Commonwealth bank data breach of 20 million accounts highlights that people regard privacy as important, the Information Commissioner is a lax regulator and that the threatened Government action shows that privacy laws and regulation in Australia are a complete mess

May 6, 2018 |

As is the way of it big data breaches there has been a ripple effect with the Commonwealth Bank’s data breach of losing track of records affecting 12 million customers and 20 million accounts.  The banks initial “not much to see here” explanation on its home page has morphed into a sort of acceptance, via comment to the media, that it should have come clean earlier.  Which is in and of itself a misrepresentation.  It never actually came clean with the public.  The breach was exposed and only then did it state that it had advised the Information Commissioner.  That is not coming clean.

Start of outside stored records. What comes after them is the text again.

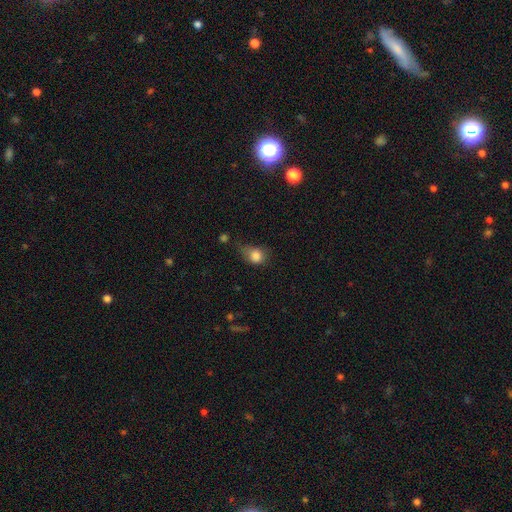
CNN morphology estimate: Smooth or featured?
  - smooth: 82% *
  - star or artifact: 10%
  - featured or disk: 8%
How rounded?
  - round: 55% *
  - in between: 43%
  - cigar-shaped: 1%
Merging?
  - minor disturbance: 39% *
  - none: 35%
  - major disturbance: 21%
  - merger: 5%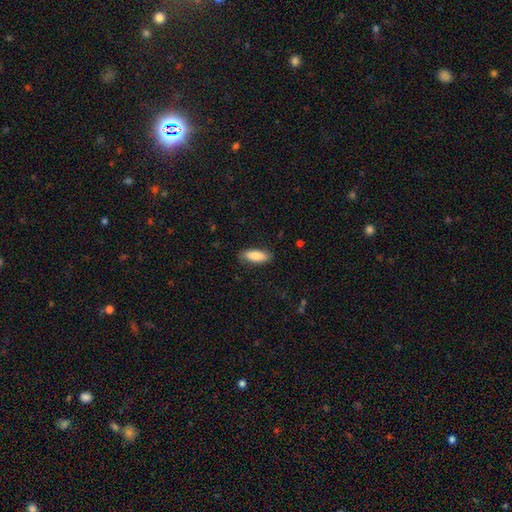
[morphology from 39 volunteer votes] Smooth or featured?
  - smooth: 90% *
  - featured or disk: 8%
  - star or artifact: 3%
How rounded?
  - in between: 83% *
  - cigar-shaped: 14%
  - round: 3%
Merging?
  - none: 68% *
  - minor disturbance: 18%
  - major disturbance: 8%
  - merger: 5%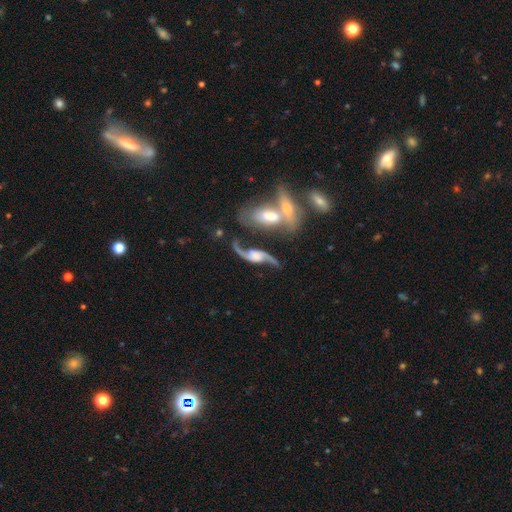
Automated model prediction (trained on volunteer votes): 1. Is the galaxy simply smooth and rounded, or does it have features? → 88% featured or disk, 7% smooth, 5% star or artifact.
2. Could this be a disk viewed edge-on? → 92% no, 8% yes.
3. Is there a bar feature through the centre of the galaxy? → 53% no, 35% weak, 12% strong.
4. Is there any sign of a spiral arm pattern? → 96% yes, 4% no.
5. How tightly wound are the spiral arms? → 86% loose, 11% medium, 3% tight.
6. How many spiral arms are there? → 93% 2, 2% 1, 2% can't tell, 1% 3, 1% 4, 1% more than 4.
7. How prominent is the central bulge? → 34% none, 23% moderate, 23% large, 16% small, 4% dominant.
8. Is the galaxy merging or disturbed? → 55% none, 19% merger, 16% minor disturbance, 10% major disturbance.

The CBA is now notifying affected customers.  Two years after the event.

The CBA’s explanation has been the rightly subject of criticism.  Typical of that criticism, and that of the regulators, is the ABC piece,  Commonwealth Bank: Here’s what you should know about the data breach if you’re a customer, taking issue with the “nothing to worry about” flavour of the CBA’s explanation providing:

The Commonwealth Bank has confirmed it doesn’t know what happened to two magnetic tapes that had been scheduled to be destroyed — and that it’s known about this without telling customers since 2016.

It’s a big deal because those tapes included information from 19.8 million customer accounts from 2000 to 2016.

So, if you were a CBA customer at the time, there’s a good chance you’re affected. Here’s what you need to know.

Why was this data on tapes anyway?

Professor Richard Buckland, an expert in cybercrime at UNSW, said tapes are used in banking because that used to be the best way of storing large amounts of information (back before the cloud) and because they’re still used for keeping physical back-ups of data.

The tapes lost by the Commonwealth Bank were supposed to be destroyed by Fuji-Xerox last year.

But the Commonwealth Bank has been unable to confirm this actually happened.

Does the fact the data was on tapes make it less likely someone could access it?

Professor Buckland says it can be quite hard to access the data on old tapes, though you could probably find the drives required on eBay.

“You’d likely have to go to a fair bit of trouble to work out how to use them … It’s not like leaving a printout in a taxi,” he said.

He says his guess is that the tapes are in a dump somewhere — or, he joked, “a filing cabinet near Canberra”.

“I often see old tapes around, you see them at the second-hand shop or you see them at the dump,” he said.

“I think the chances are that it’s safe. But, that it happened is alarming.”

The Commonwealth Bank says an independent forensic investigation conducted by KPMG determined the most likely scenario was that the tapes had been destroyed.

But Professor Buckland says you really want more assurance than that.

“It’s like getting on a plane and saying, ‘As far as we know, the engine is fine and isn’t going to explode’,” he said.

What sort of data are we talking about?

The Commonwealth Bank says the tapes contained customer names, addresses, account numbers and transaction details.

Should I be worried about this?

Professor Buckland says someone with that data could find out how much you were paid and what you bought, as examples.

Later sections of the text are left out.